А что еще говорил сэр Исаак об этом доме? Что в нем имеется еще более древний колодец, построенный еще в доримские времена. Вполне правдоподобно. Остатки римской купальни совершенно однозначно свидетельствовали о том, что здесь есть вода. Фолкнер двинулся дальше в темноту. Пол стал покатым. Язычок пламени свечи трепетал и вздрагивал. Фолкнер остановился и прислушался. Вот оно. Совсем рядом. Еле слышно журчит вода. Он почти на ощупь подошел еще ближе. И понял, что достиг своей цели. Наконец-то он различил очертания каменного колодца. Где-то чуть ниже вспыхнуло отражение пламени свечи. Фолкнер остановился и поставил свечу на камень. Он зачерпнул ладонями воды из источника. Вода была холодной и вкусной. Он медленно отпил несколько глотков.
Напившись, сел на влажный пол, вслушиваясь в окружающую его тишину, нарушаемую лишь тихим и ласковым лепетом источника да редким звоном капель, падающих в чашу колодца с потолка.
Лишь постепенно до него дошло, что он здесь не один. С камня на него сурово смотрели глаза. Неведомый мастер умелой рукой высек мужественные черты лица. Голова была увенчана оленьими рогами. Рогатый бог. Супруг самой Матери-земли.
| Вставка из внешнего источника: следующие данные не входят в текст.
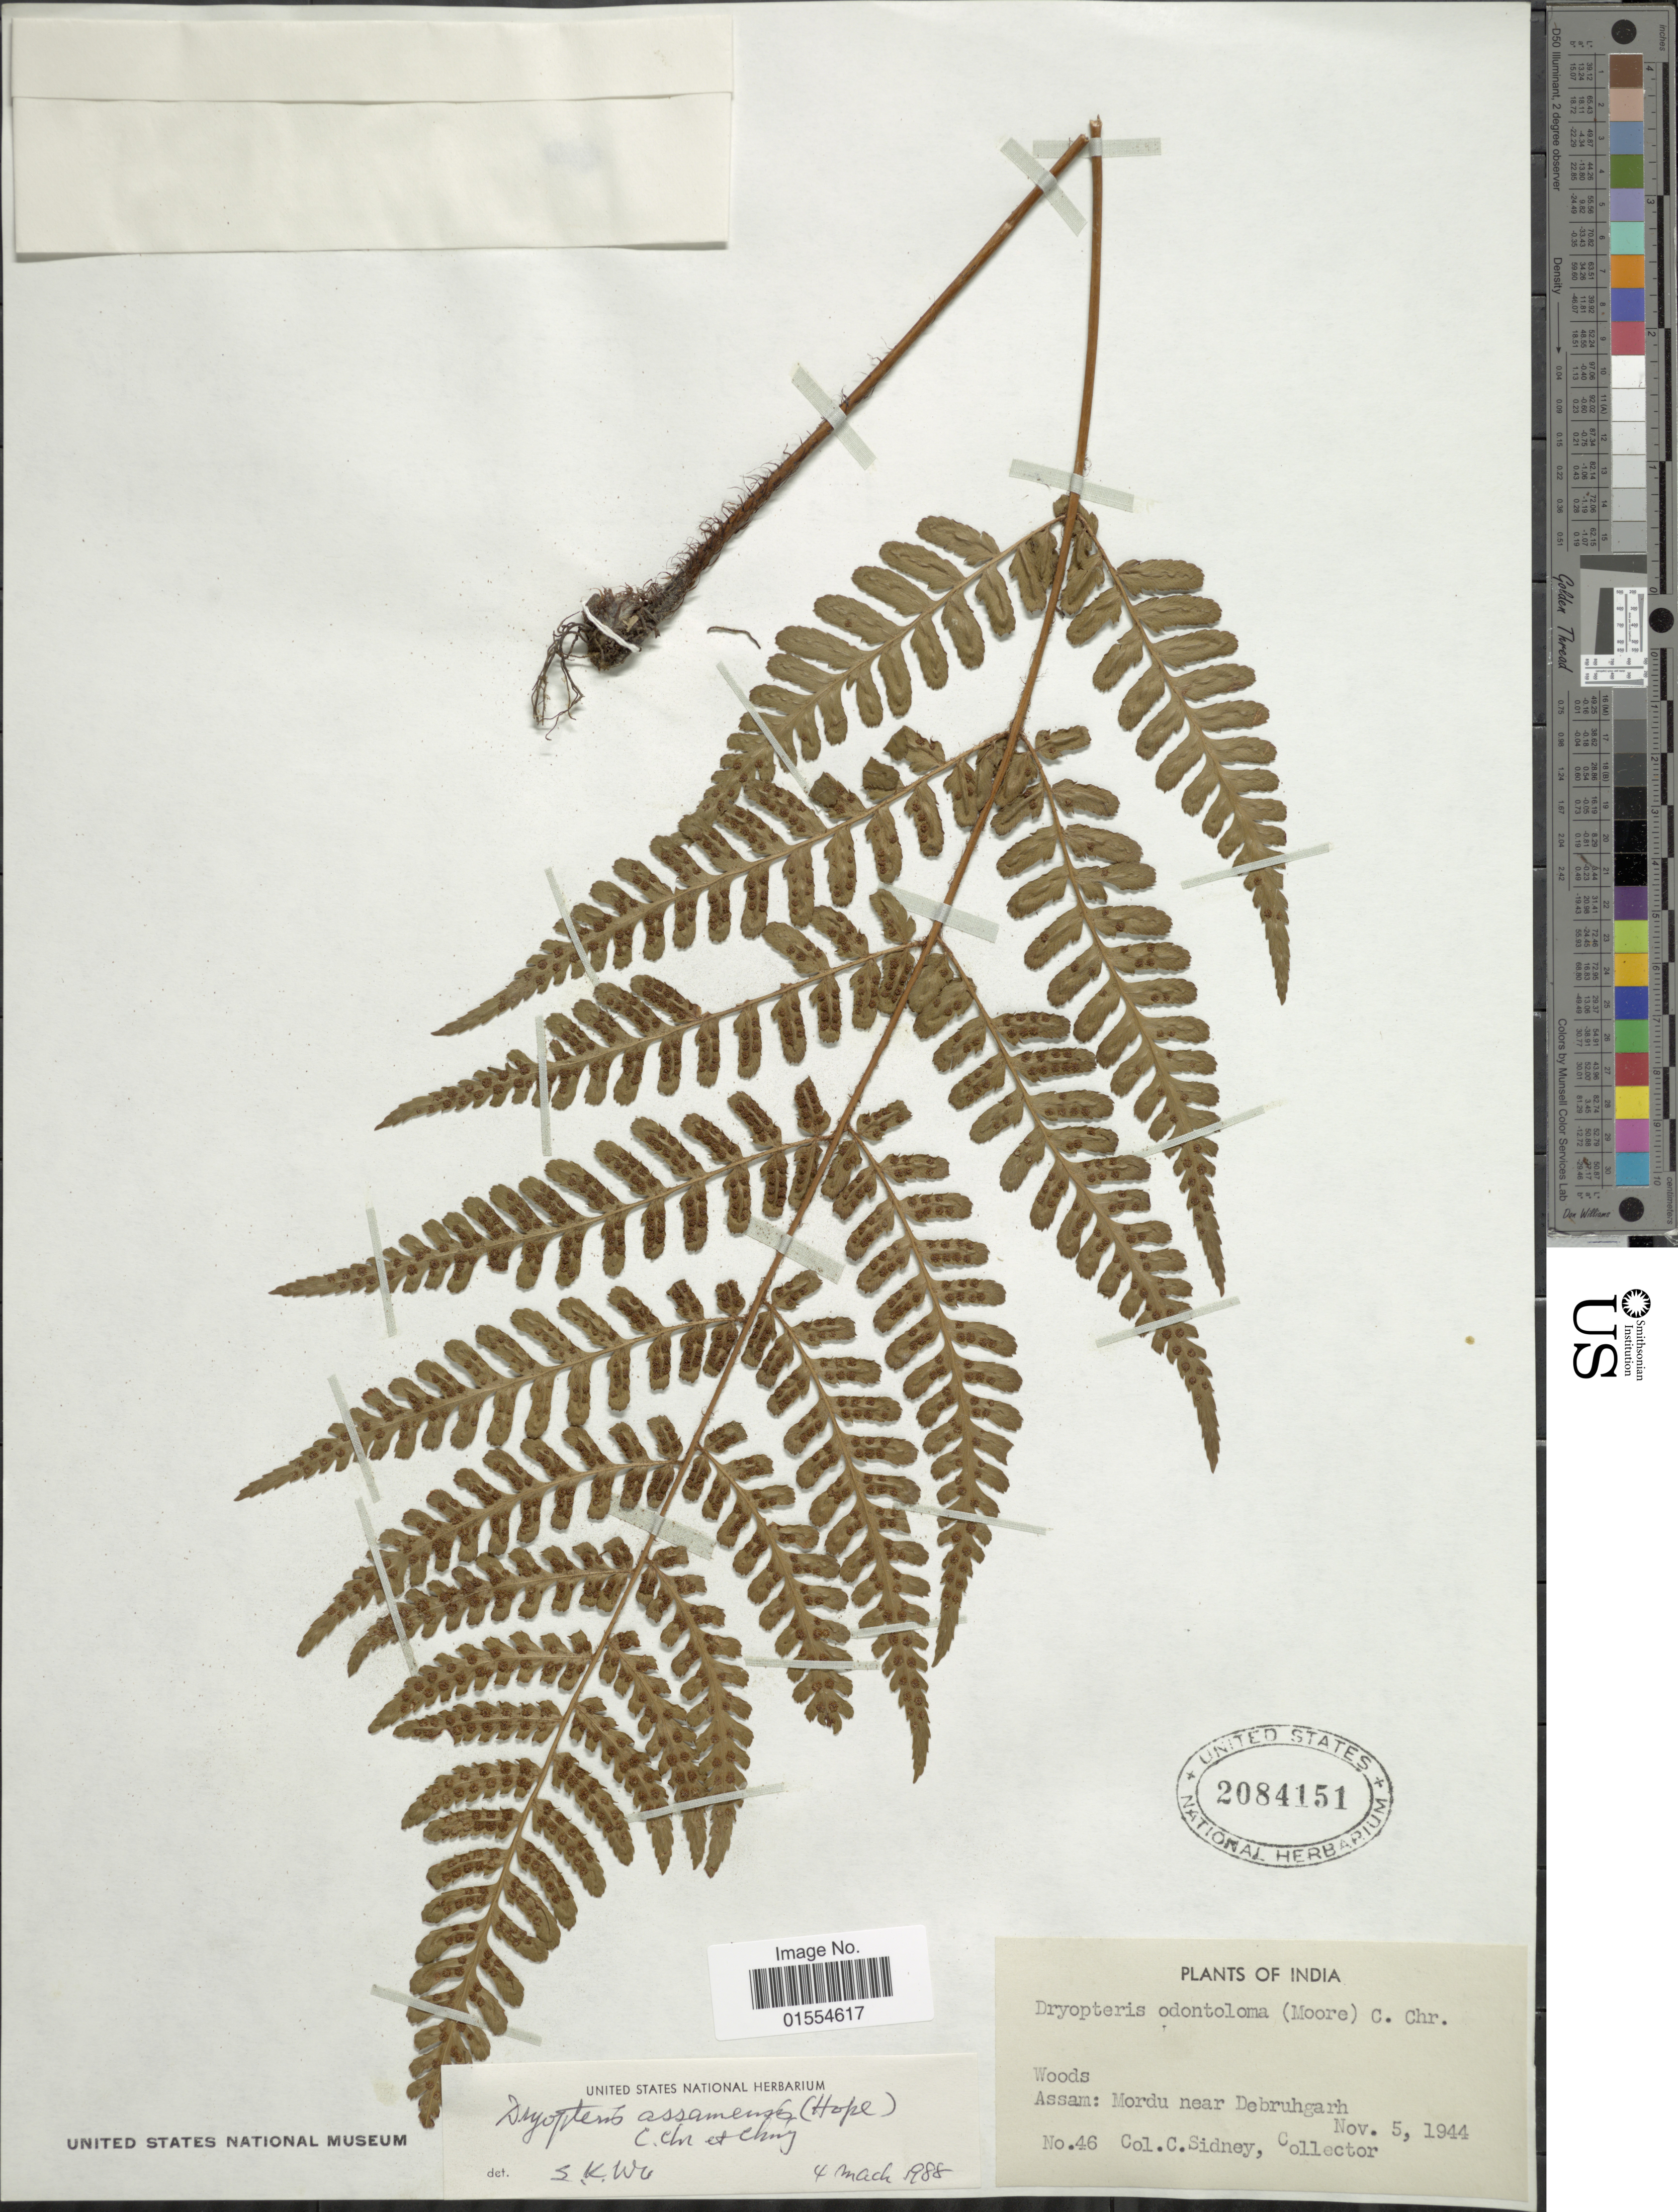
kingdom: Plantae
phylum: Tracheophyta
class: Polypodiopsida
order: Polypodiales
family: Dryopteridaceae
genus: Dryopteris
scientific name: Dryopteris odontoloma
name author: (Bedd.) C. Chr.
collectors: C. Sidney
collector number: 46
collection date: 1944-11-05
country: India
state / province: Assam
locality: Assam: Mordu near Debruhgarh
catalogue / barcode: US 2084151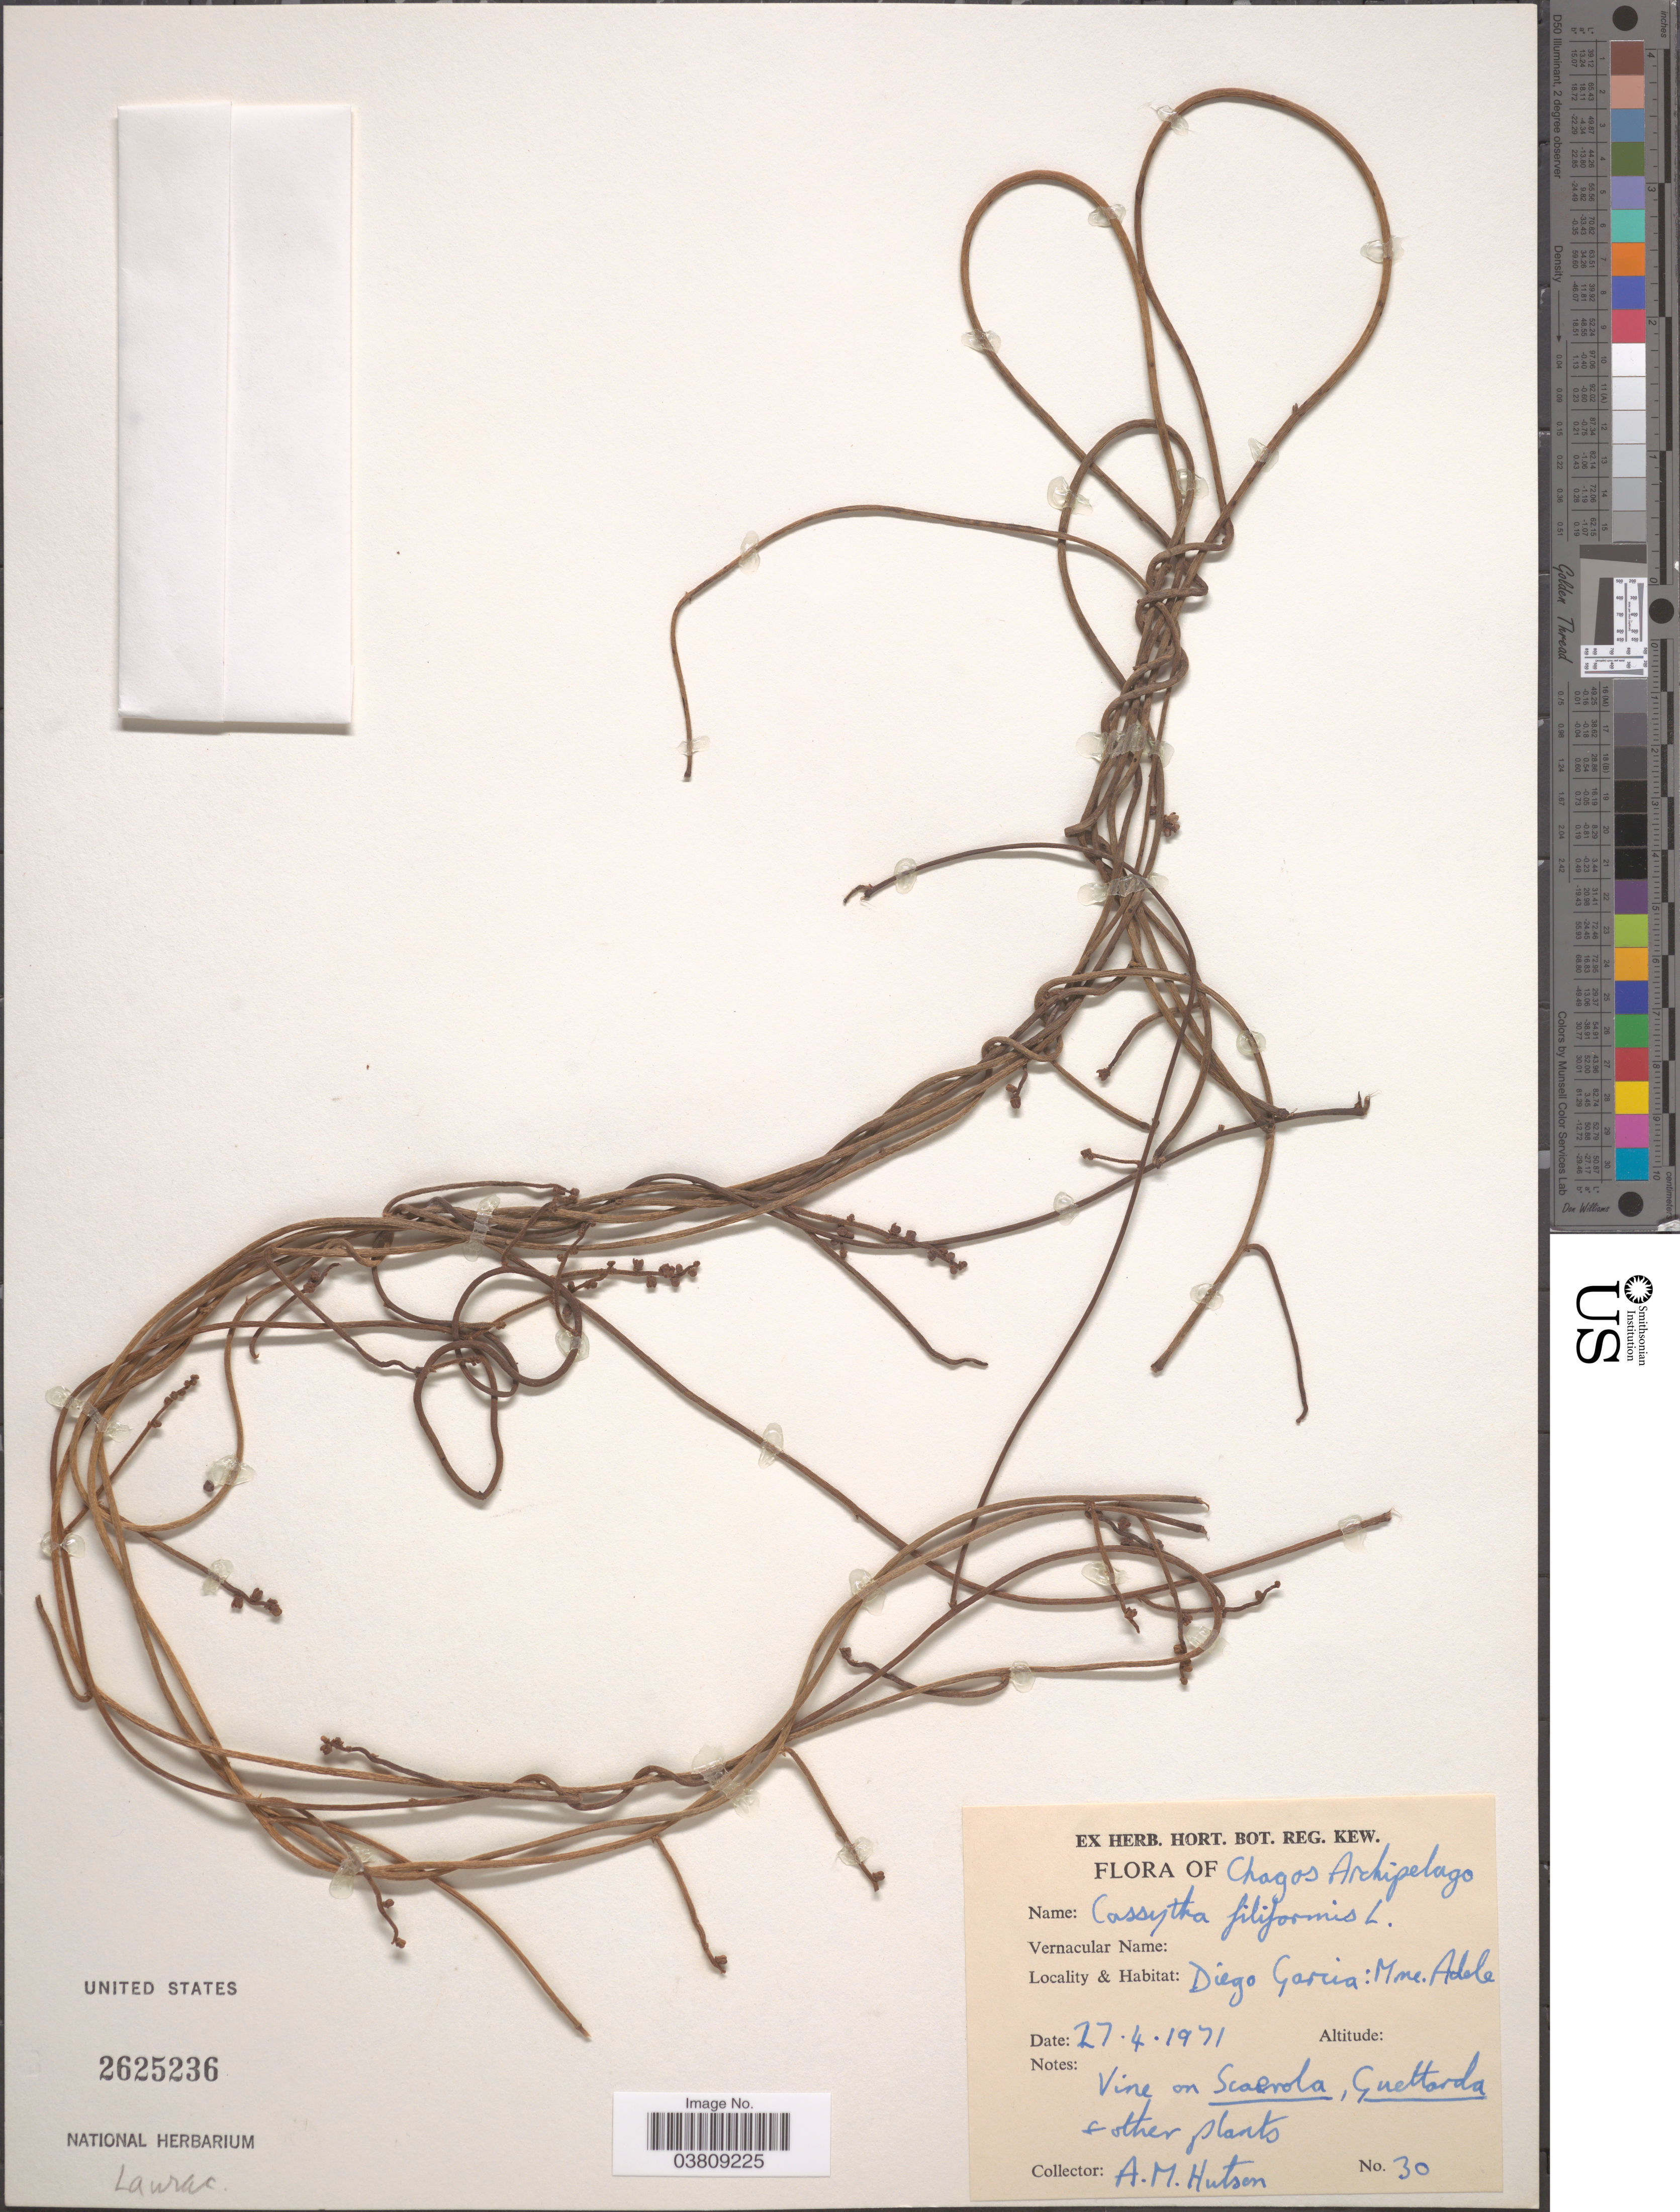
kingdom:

Затаив дыхание, Фолкнер провел пальцами по каменному изображению. Он ощущал силу, уверенность и вдохновение мастера, с которыми было высечено изображение. А еще было ощущение чего-то, не поддающегося объяснению. Камень оказался теплым. Кровь жарко и бешено понеслась по жилам.
Тихо, тоном, средним между требованием и мольбой, Фолкнер проговорил:
— Отдай ее мне!
Неясный шепот прошелестел во мраке. Порывом сквозняка загасило свечу.